Leads: Henning Waerp and Daniel Chartier
WP4 proposes to develop “Cultural Images and Perceptions of the North Atlantic”. It will study the shifting cultural and historical images and perceptions from the outside and inside of the NA as a source to seize a global complex view of the region and its major actual tensions and challenges. Northern discursive sources testify to cultural representations affecting human activities. They illustrate a perception of a real situation, where the climate is often at the center. The influence of the climate, its variations and its perception are translated differently according to the speaker and his motive of enunciation. Whether it is long-term climatic variations or exceptional meteorological events, these perceptions are based on the relationship to the place, the vulnerability and the resilience of the populations. Thus human-nature relationships are constantly redefined in response to environmental changes. Beyond the scientific approach, the discursive approach would bring climate analysis back to human perception. Moreover, climate is understood as a cultural construct by adopting a definition that goes beyond the physical sciences. In this way, individual narratives reflect a human interpretation of northern climate changes through time and contribute to the evolution of the climate concept.

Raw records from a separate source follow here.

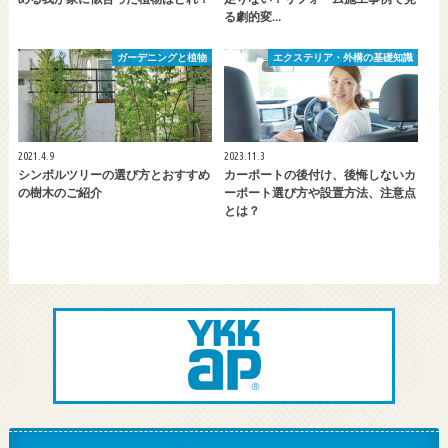
る劇的変…
ガーデニングと植物
エクステリア・外構の基礎知識
2021.4.9
2023.11.3
シンボルツリーの選び方とおすすめ
カーポートの後付け、後悔しないカ
の樹木のご紹介
ーポート選び方や設置方法、注意点
とは？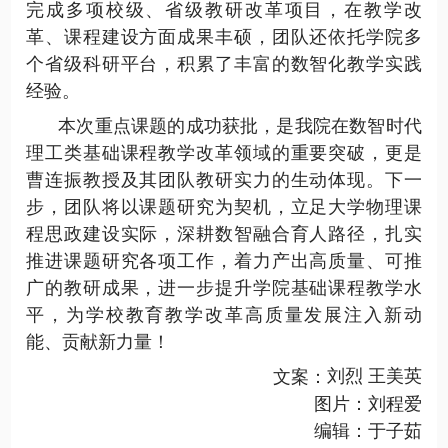
完成多项
校级、省级
教研改革项目，在教学改
革、课程建设方面成果丰硕，团队还依托学院多
个省级科研平台，积累了丰富的数智化教学实践
经验。
本次重点课题的成功获批，是我院在数智时代
理工类基础课程教学改革领域的重要突破，更是
曹连振
教授
及其团队教研实力的生动体现。下一
步，团队将以课题研究为契机，立足大学物理课
程思政建设实际，深耕数智融合育人路径，扎实
推进课题研究各项工作，着力产出高质量、可推
广的教研成果，进一步提升学院基础课程教学水
平，为学校教育教学改革高质量发展注入新动
能、贡献新力量！
文案：
刘烈
王美英
图片：
刘程爱
编辑：于子茹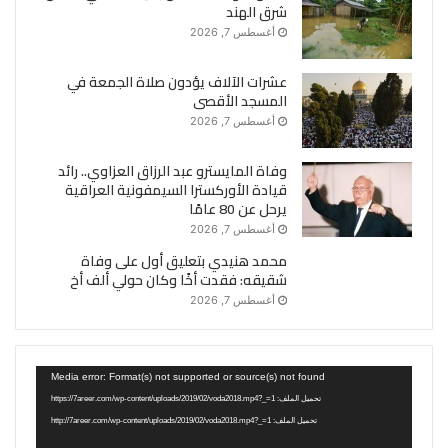
شرق الهند
أغسطس 7, 2026
عشرات الآلاف يؤدون صلاة الجمعة في
المسجد الأقصى
أغسطس 7, 2026
وفاة المايسترو عبد الرزاق العزاوي.. رائد
قيادة الأوركسترا السيمفونية العراقية
يرحل عن 80 عامًا
أغسطس 7, 2026
محمد هنيدي بتعليق أول على وفاة
شقيقه: فقدت أخًا وكان حولي ألف أخ
أغسطس 7, 2026
مشغل
Media error: Format(s) not supported or source(s) not found
الفيديو
تحميل الملف: https://7areer.com/wp-content/uploads/2019/02/voda2018.mp4?_=1
تحميل الملف: http://7areer.com/wp-content/uploads/2019/02/voda2018.mp4?_=1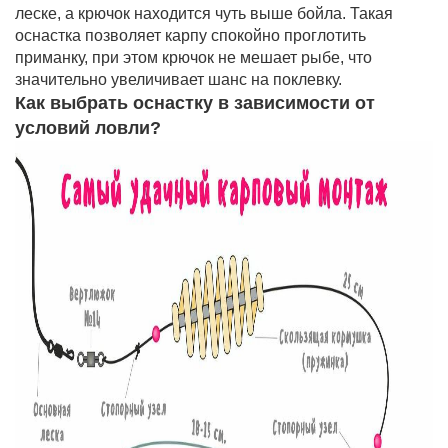
леске, а крючок находится чуть выше бойла. Такая
оснастка позволяет карпу спокойно проглотить
приманку, при этом крючок не мешает рыбе, что
значительно увеличивает шанс на поклевку.
Как выбрать оснастку в зависимости от
условий ловли?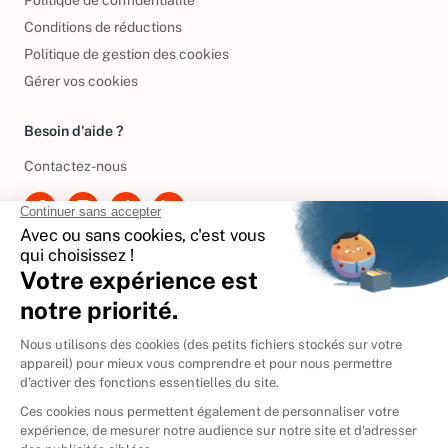
Politique de confidentialité
Conditions de réductions
Politique de gestion des cookies
Gérer vos cookies
Besoin d'aide ?
Contactez-nous
International
🇪🇸
Espagne
🇩🇪
Allemagne
🇮🇹
Italie
Donner vos livres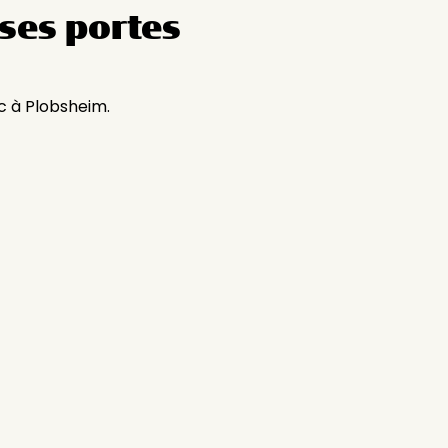
ses portes
c à Plobsheim.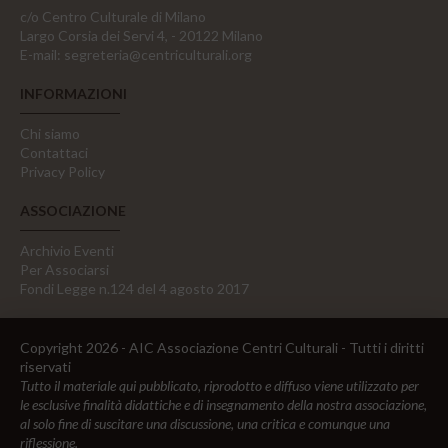
c/o Centro Culturale di Milano
Largo Corsia dei Servi 4, - 20122 Milano
E-mail:
segreteria@centriculturali.org
INFORMAZIONI
Chi siamo
Contattaci
Privacy Policy
ASSOCIAZIONE
Archivio Eventi
Per Associarsi
Fondi Legge n.124 del 4 agosto 2017
Copyright 2026 - AIC Associazione Centri Culturali - Tutti i diritti
riservati
Tutto il materiale qui pubblicato, riprodotto e diffuso viene utilizzato per
le esclusive finalità didattiche e di insegnamento della nostra associazione,
al solo fine di suscitare una discussione, una critica e comunque una
riflessione.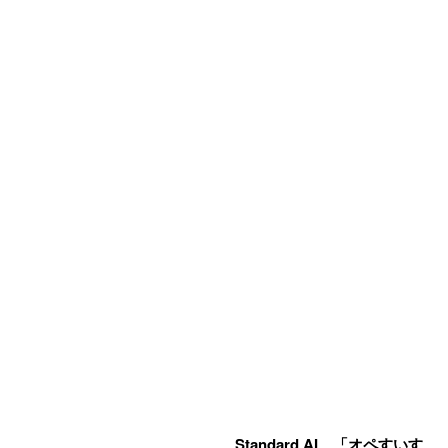
Standard AI、「オペすいす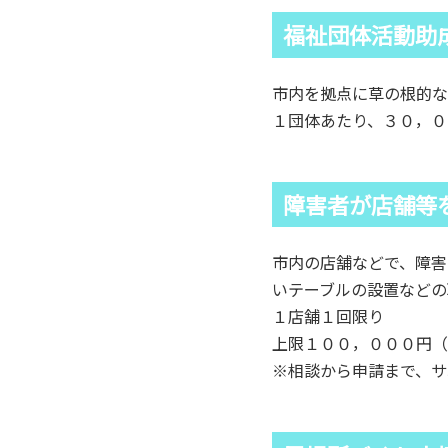
福祉団体活動助
市内を拠点に草の根的な
１団体あたり、３０，０
障害者が店舗等
市内の店舗などで、障害
いテーブルの設置などの
１店舗１回限り
上限１００，０００円（
※相談から申請まで、サ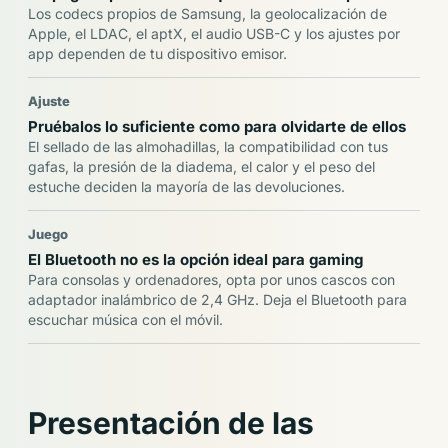
Los codecs propios de Samsung, la geolocalización de
Apple, el LDAC, el aptX, el audio USB-C y los ajustes por
app dependen de tu dispositivo emisor.
Ajuste
Pruébalos lo suficiente como para olvidarte de ellos
El sellado de las almohadillas, la compatibilidad con tus
gafas, la presión de la diadema, el calor y el peso del
estuche deciden la mayoría de las devoluciones.
Juego
El Bluetooth no es la opción ideal para gaming
Para consolas y ordenadores, opta por unos cascos con
adaptador inalámbrico de 2,4 GHz. Deja el Bluetooth para
escuchar música con el móvil.
Presentación de las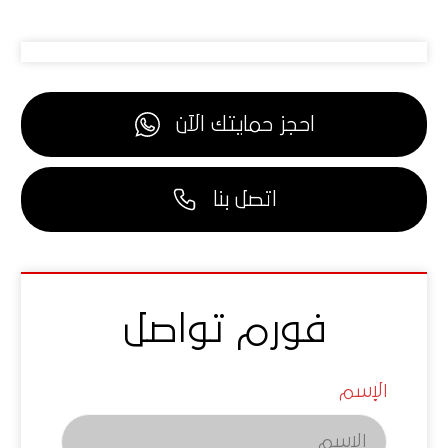
احجز حمايتك الآن
اتصل بنا
فورم تواصل
الإسم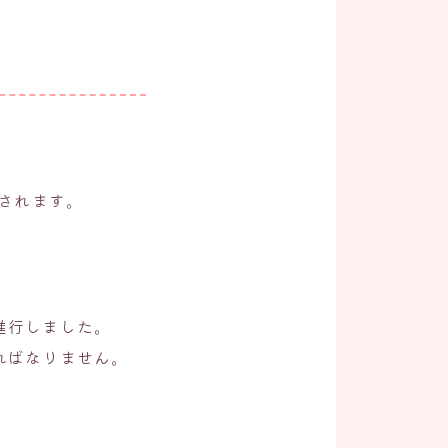
開されます。
進行しました。
ればなりません。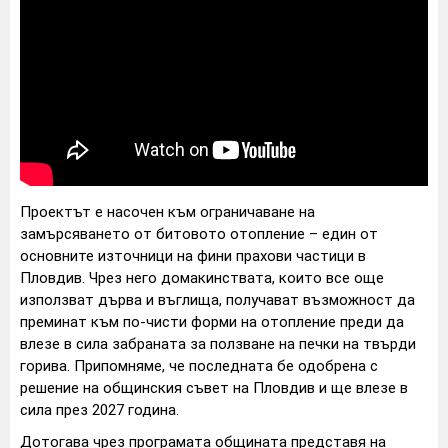
Проектът е насочен към ограничаване на
замърсяването от битовото отопление – един от
основните източници на фини прахови частици в
Пловдив. Чрез него домакинствата, които все още
използват дърва и въглища, получават възможност да
преминат към по-чисти форми на отопление преди да
влезе в сила забраната за ползване на печки на твърди
горива. Припомняме, че последната бе одобрена с
решение на общинския съвет на Пловдив и ще влезе в
сила през 2027 година.
Дотогава чрез програмата общината представя на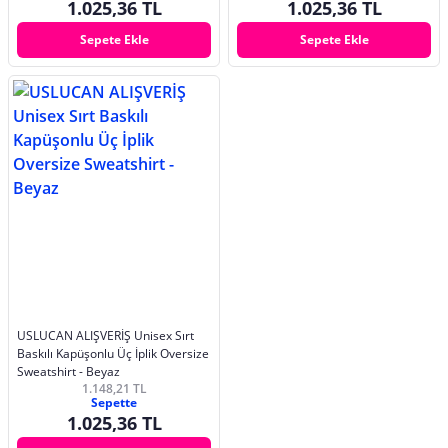
1.025,36 TL
1.025,36 TL
Sepete Ekle
Sepete Ekle
USLUCAN ALIŞVERİŞ Unisex Sırt
Baskılı Kapüşonlu Üç İplik Oversize
Sweatshirt - Beyaz
1.148,21 TL
Sepette
1.025,36 TL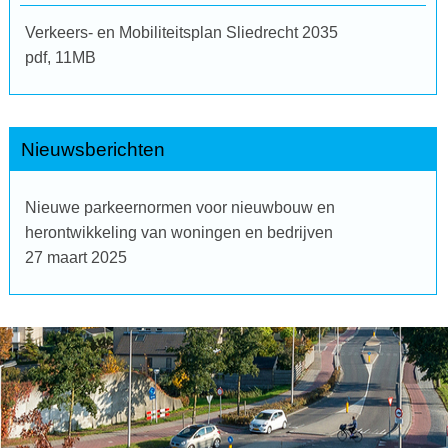
Verkeers- en Mobiliteitsplan Sliedrecht 2035
pdf
, 11MB
Nieuwsberichten
Nieuwe parkeernormen voor nieuwbouw en
herontwikkeling van woningen en bedrijven
27 maart 2025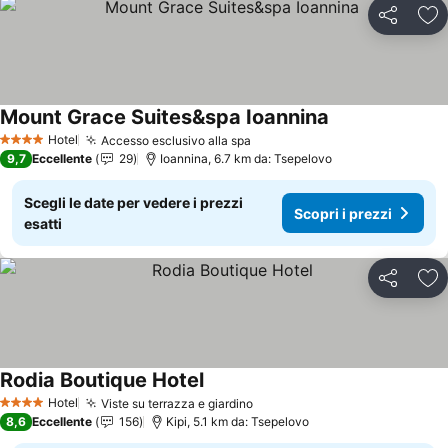
Condividi
Agg
Mount Grace Suites&spa Ioannina
Scopri i prezzi
Hotel
Accesso esclusivo alla spa
Scopri i prezzi
4 Stelle
9,7
Eccellente
29
Ioannina, 6.7 km da: Tsepelovo
Scegli le date per vedere i prezzi
Scopri i prezzi
esatti
Condividi
Agg
Rodia Boutique Hotel
Scopri i prezzi
Hotel
Viste su terrazza e giardino
Scopri i prezzi
4 Stelle
8,6
Eccellente
156
Kipi, 5.1 km da: Tsepelovo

WP4 tasks will consist first in pooling methodologies and results of individual research on specific areas, with the aim of establishing a set of common characteristics that define the NA region from internal and external views, integrating European, American and Indigenous perspectives. On this basis, an inventory of historical and cultural sources that capture climate change from discursive sources and develop a common protocol of analysis for different types of discourse will be established. This inventory will provide linkages with climate scientists to develop a common plan for environmental sciences and cultural studies, in addition to transfer cultural information in Arctic climate studies.